As part of her final wishes, she donated her remains to the University of Alberta’s Anatomical Gifts Program so the next generation of medical professionals could learn from the body that had carried her through life.
“She was incredible. She really was,” Brigid Burton said of her mother Saturday at a commemorative service for anatomical donors at the University of Alberta. “She had this entire other chapter.”
‘A remarkable gift’
Every spring, students and faculty gather on campus to honour those who have bequeathed their bodies to the program. On Saturday, hundreds of people crowded into a campus lecture hall for the annual memorial held by the Faculty of Medicine & Dentistry.
Donor names were read aloud and a moment of silence marked before families were presented with fresh-cut yellow roses.
Dr. David Williams, chair of the surgery department, said donor families deserve thanks for honouring their loved ones’ wishes and contributing to the education of hundreds of U of A medical students each year.
“The human body is a profound teacher,” he said at Saturday’s service. “A remarkable gift.”
Anatomical donations are used by students in a variety of health and research programs on campus, including medicine, dentistry, kinesiology, physical therapy and physical education.

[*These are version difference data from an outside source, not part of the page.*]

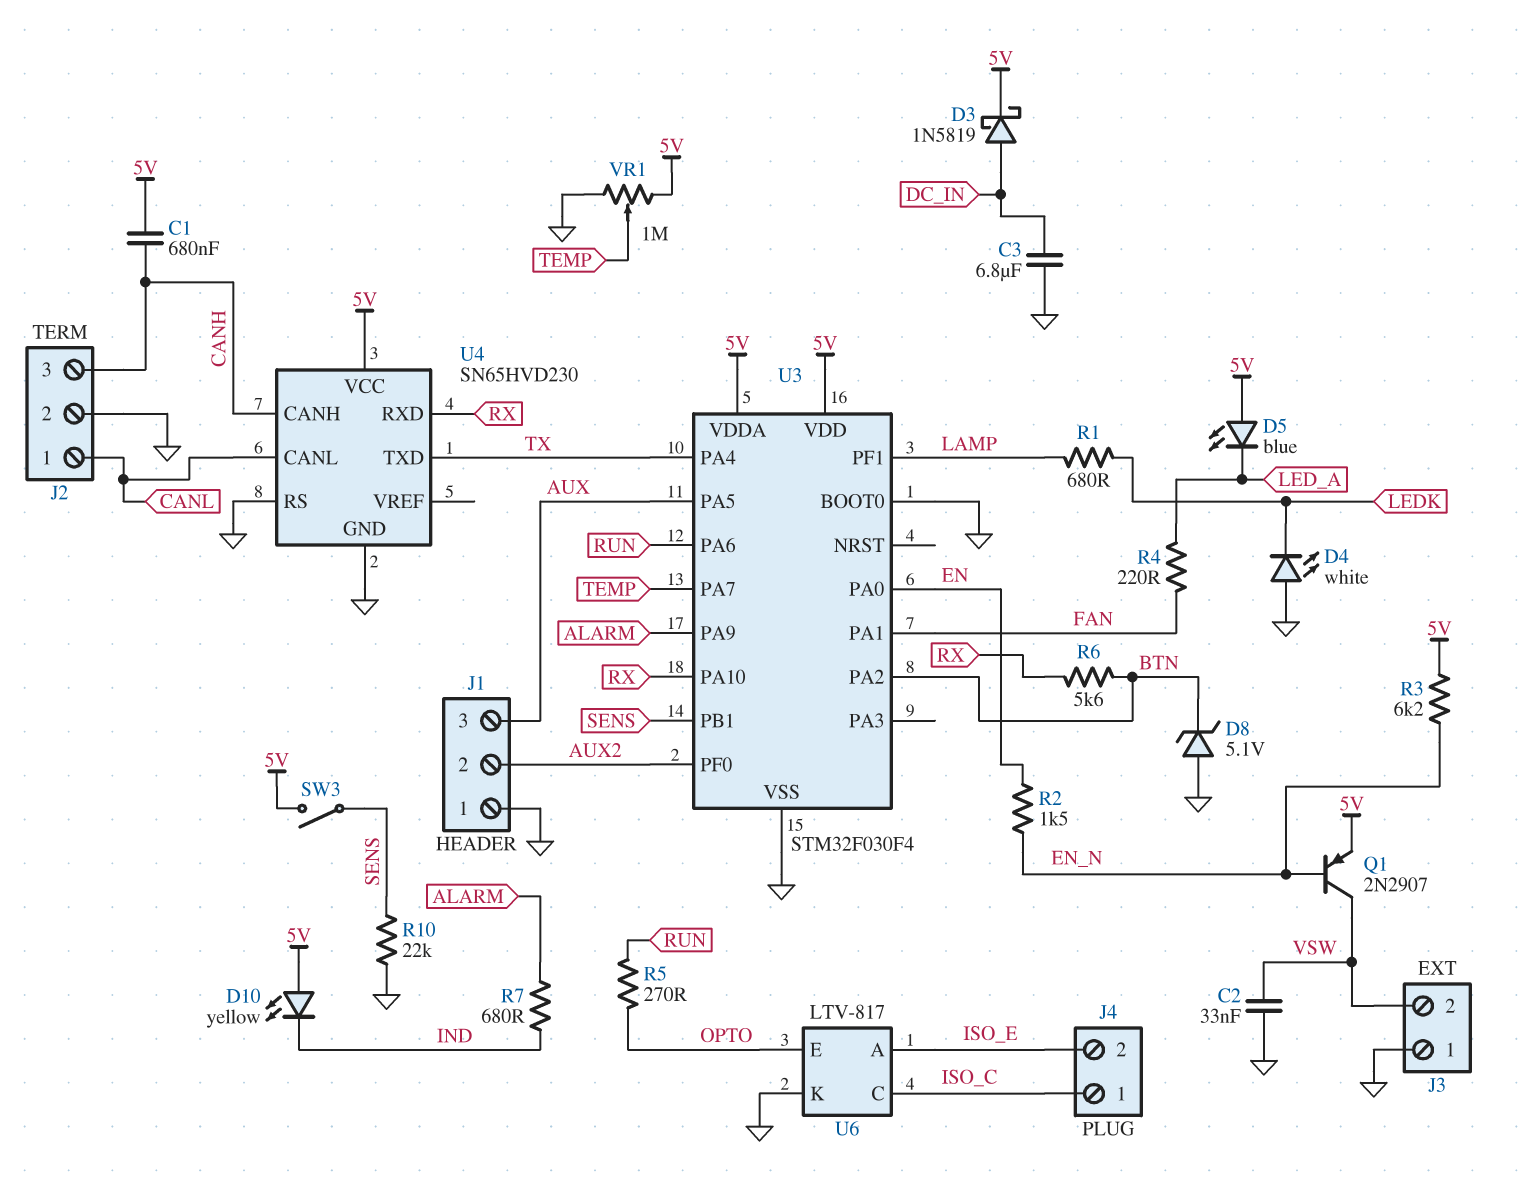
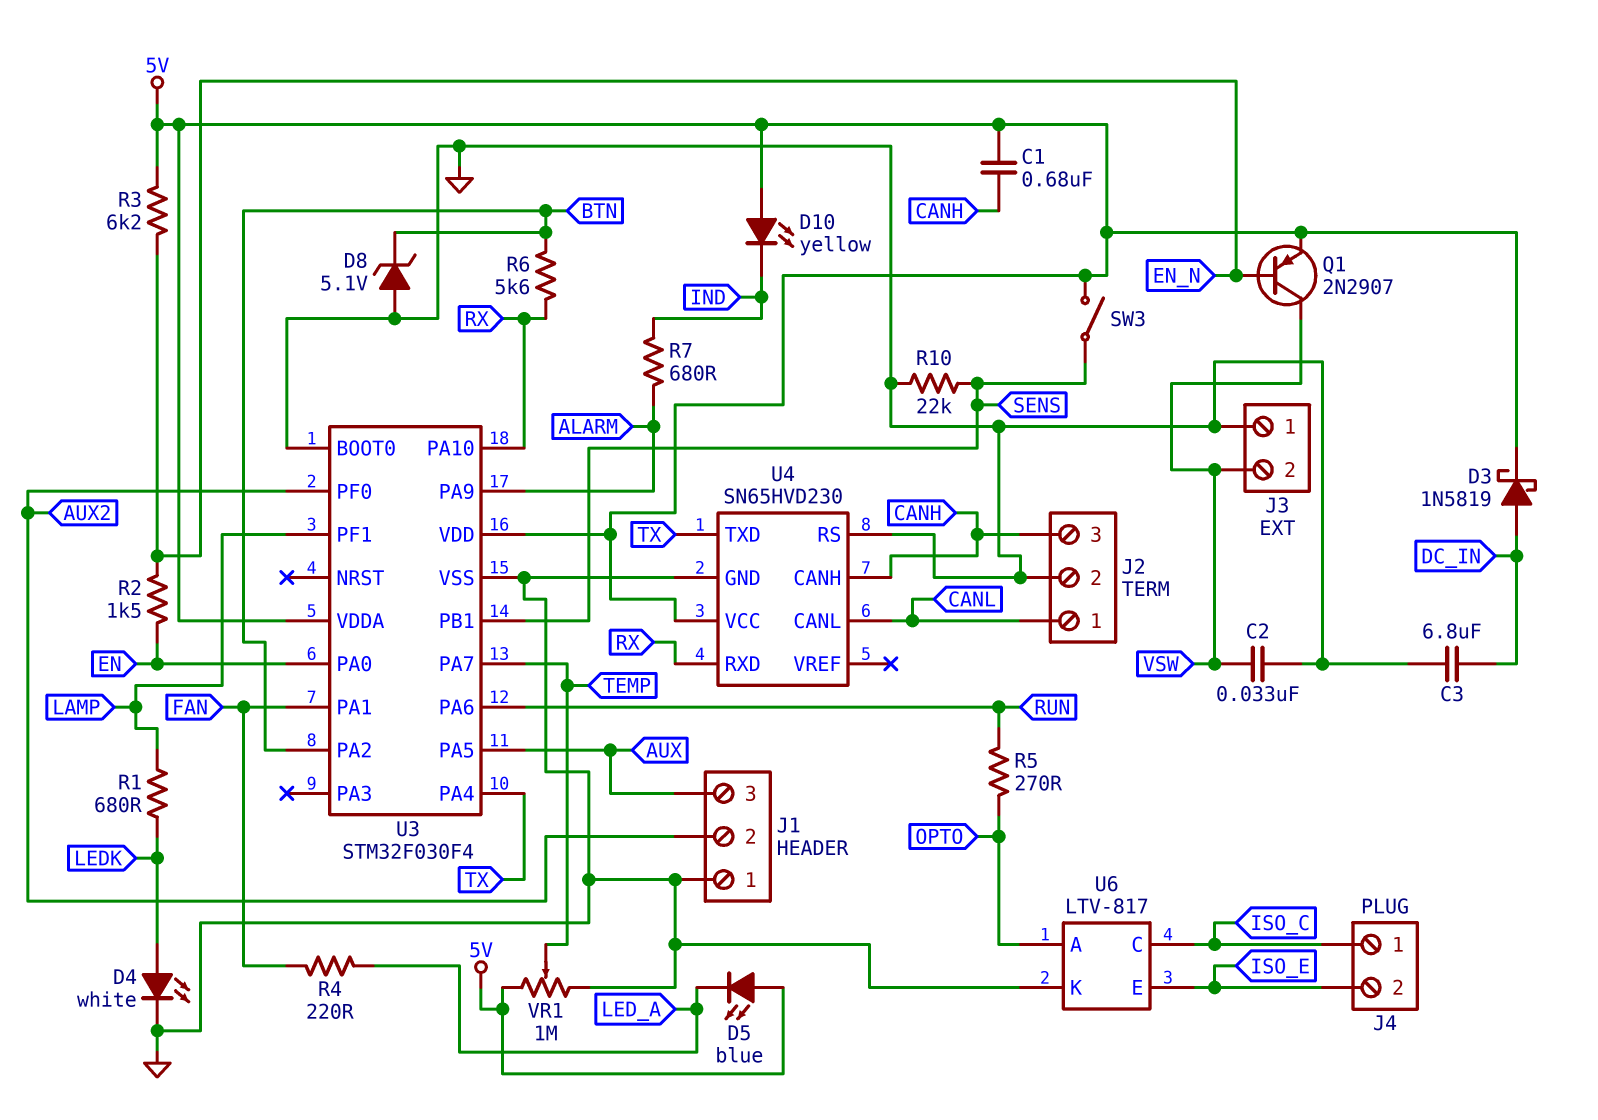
D4: LED white (A GND, K LEDK) -> LED white (A LEDK, K GND)
U6 pin A: ISO_E -> OPTO
U6 pin E: OPTO -> ISO_E

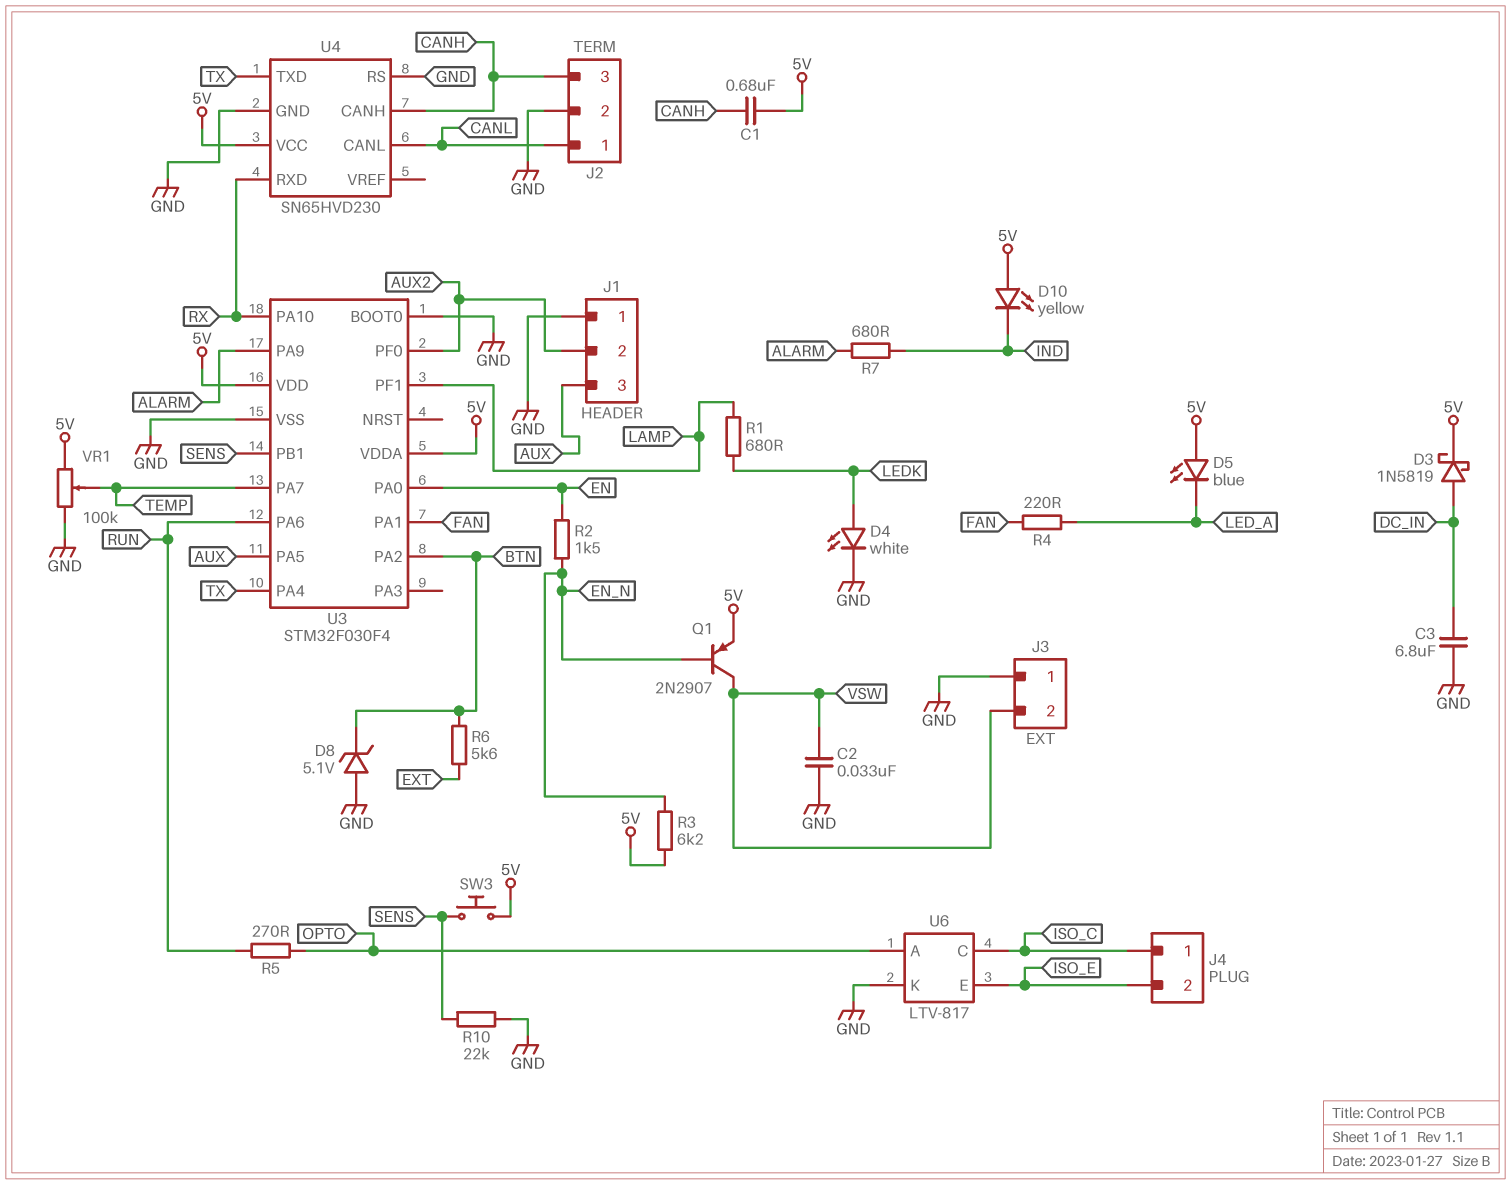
R6: 5.6k (BTN, RX) -> 5.6k (BTN, EXT)
SW3: switch (5V, SENS) -> button (5V, SENS)
VR1: 1M (5V, GND, wiper TEMP) -> 100k (5V, GND, wiper TEMP)

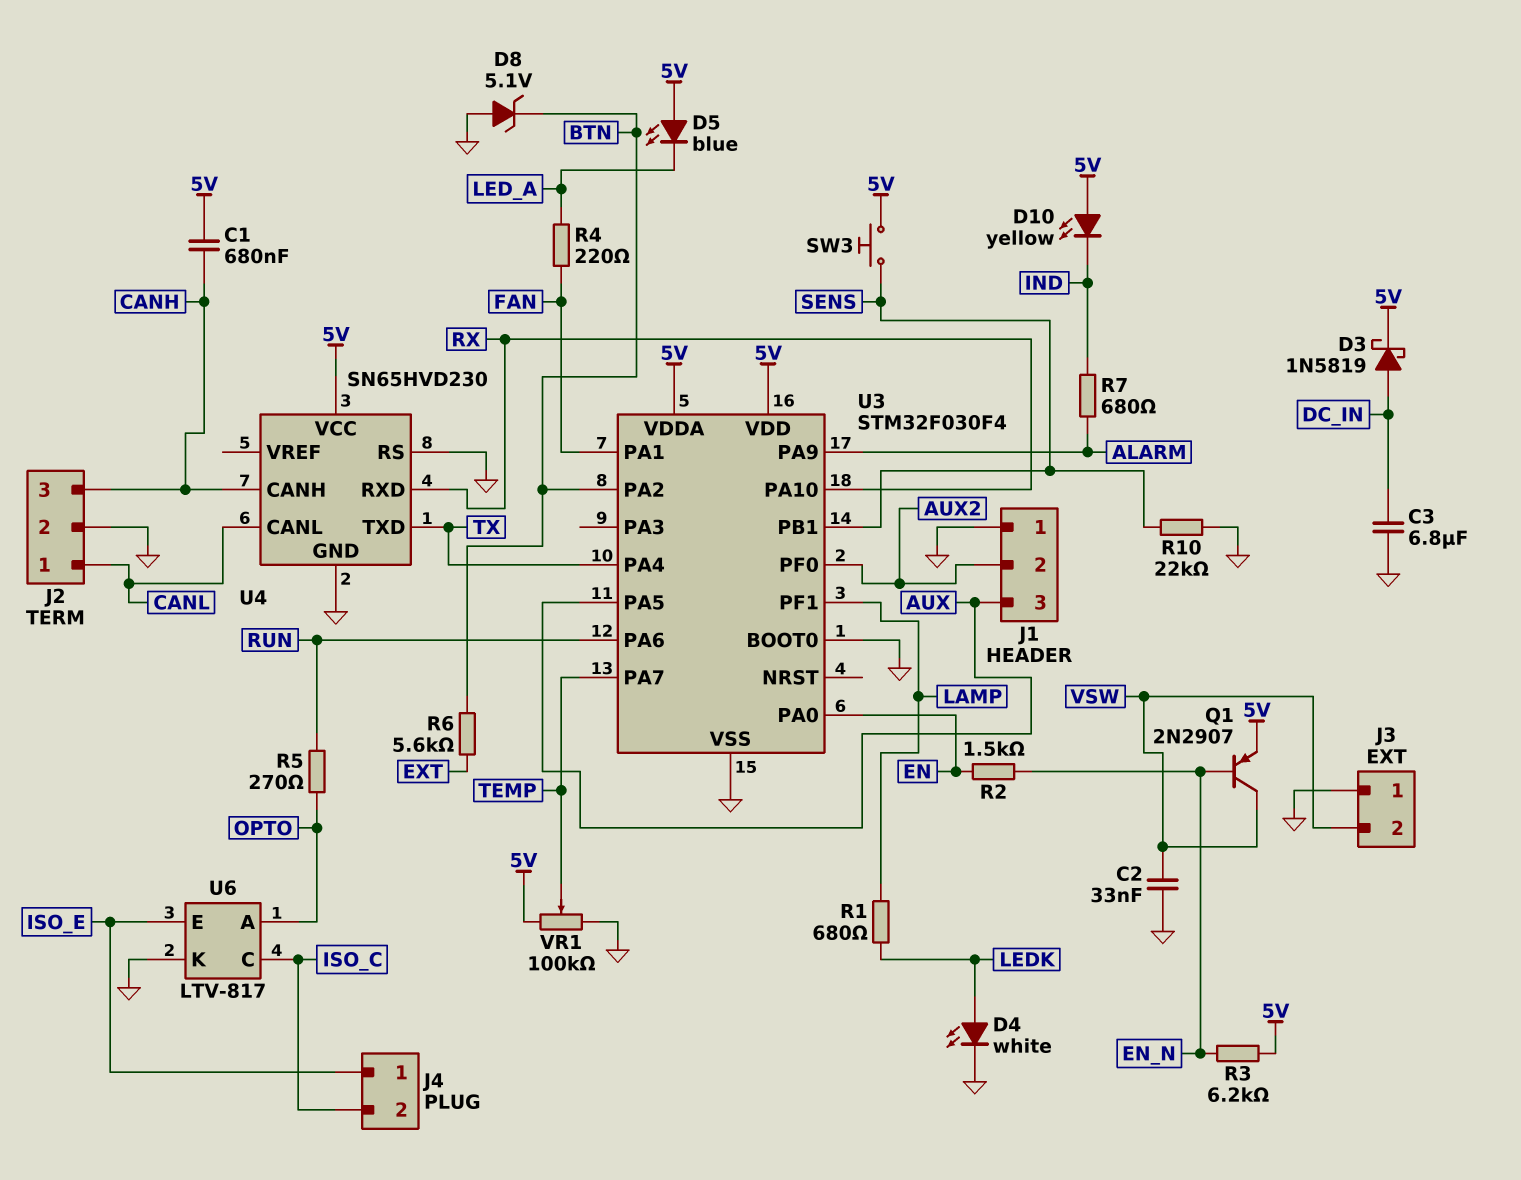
J4 pin 1: ISO_C -> ISO_E
J4 pin 2: ISO_E -> ISO_C

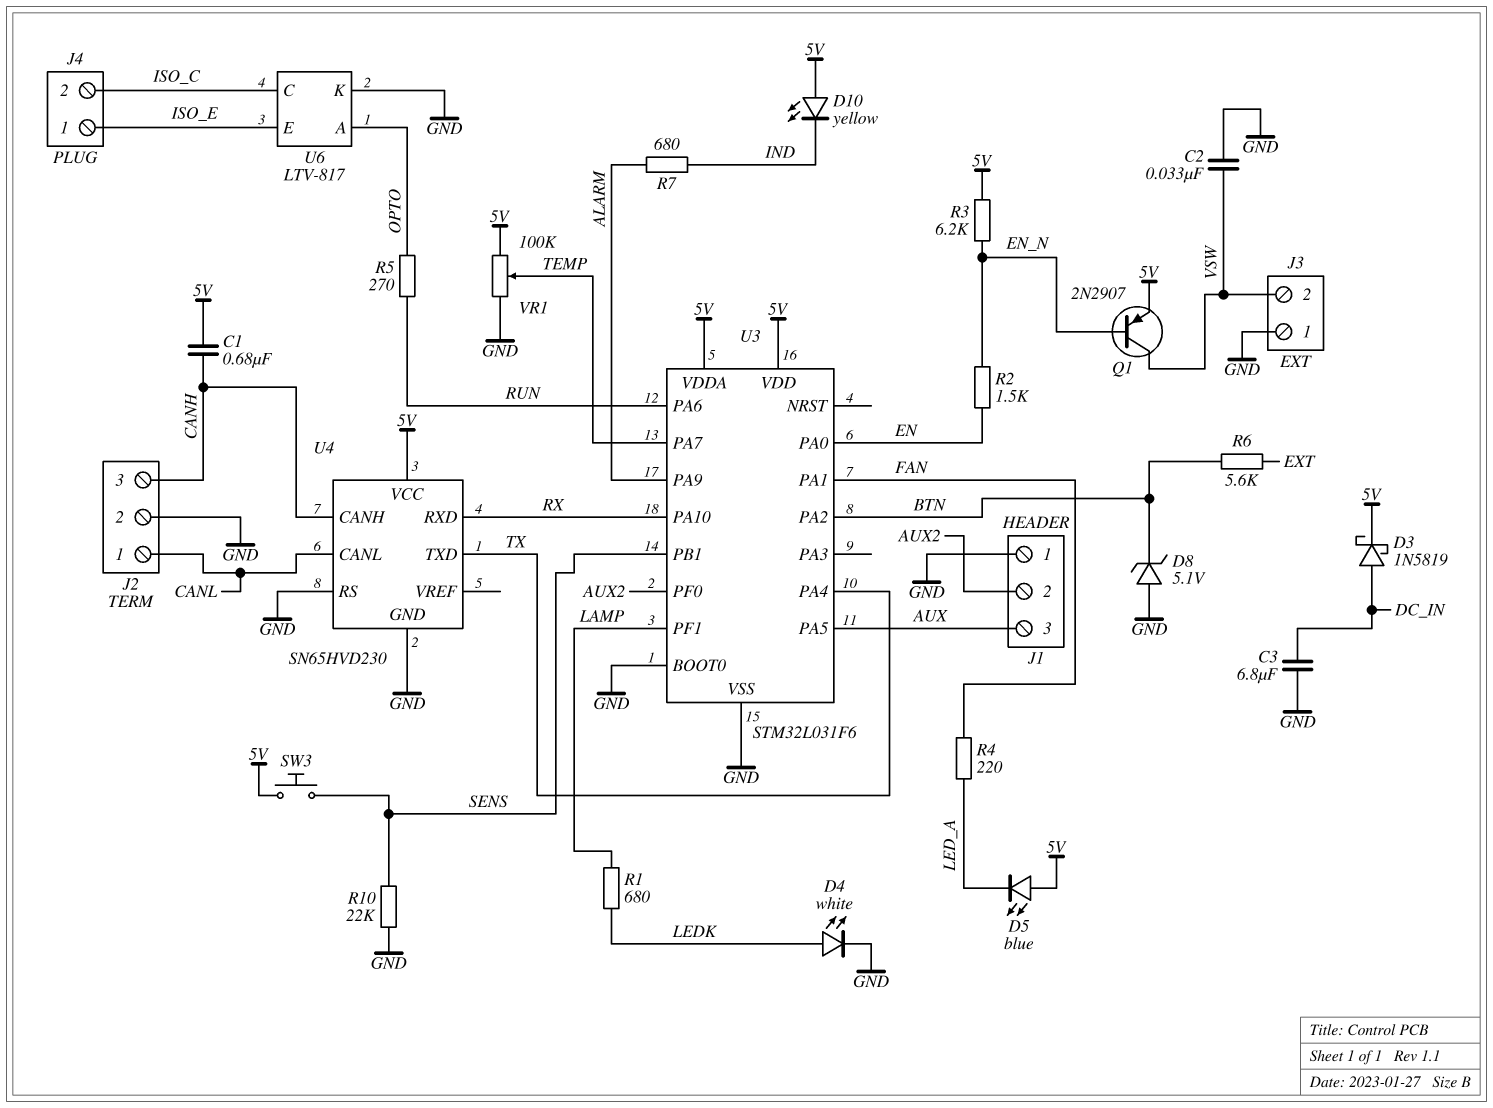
U3: STM32F030F4 -> STM32L031F6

The memorial provided a sense of closure for Burton and her brother Anthony Buhler.
Doreen Edna Buhler, who died on April 29, 2024, had long told her children of her intentions to donate, the siblings said in an interview with CBC News.
Her gift was a final chapter in a remarkable life, Anthony Buhler said.
She met her husband Patrick while working at his family’s diner that once stood on Jasper Avenue and raised their children in an apartment upstairs.
While her husband served as line cook, Doreen was a skilled baker who became famous for her pies, made daily from scratch.
When Patrick died suddenly in 1967, she went on to work as the main cook at St. Vincent’s Convent, then in the kitchens of the Court of Queen’s Bench.

Her mother was a resilient woman of faith and Burton said she views her time as a donor as an extension of the generosity and self-sacrifice that marked her life.
With her time as a donor now complete, they plan to lay her ashes to rest next to her husband.
“It’s bringing that final closure. But in the meantime, there has been two years of this amazing legacy,” Burton said.
The university’s Anatomical Gifts Program has been operating since the medical school began in 1921. It is among a handful of donor programs at universities across Canada and the United States.
Program co-ordinator Jason Papirny said the university receives between 50 and 80 donations each year, while more than 10,000 people have registered their intent to donate.
“There are some [donors] that worked at a university, there are nurses, educators, teachers. A lot of them look at this as another way to keep teaching even after they’re gone,” Papirny said.
“Talking to some of the donors, they’ve never gone to university. So this is one way they can go to university. Everybody looks at it a little bit differently.”
Over one to two years, the donations provide students a chance to understand the anatomical relationships at play within the body as well as the progression and treatment of disease and illness. The bodies can also be used for research or for practicing rare procedures, Papirny said.
Donors can choose to have their remains returned to their families or cremated and scattered at a special plot maintained by the university at Westlawn Funeral Home Cemetery in Edmonton.
‘Absolute courage’
Margaret Juryn, a second-year medical student, said training with real human bodies offers an education no textbook can replicate.
Every body is unique and bears the scars of a life lived — variations that can’t easily be conveyed on the page.
Her own grandmother and grandfather donated their remains to science and her mother has made arrangements to do the same.
Juryn spoke during Saturday’s memorial service to offer her thanks.
Entrusting your remains to an institution is a vulnerable choice that requires “absolute courage,” she said.
“I deeply admire your loved ones who were brave enough to take this leap.”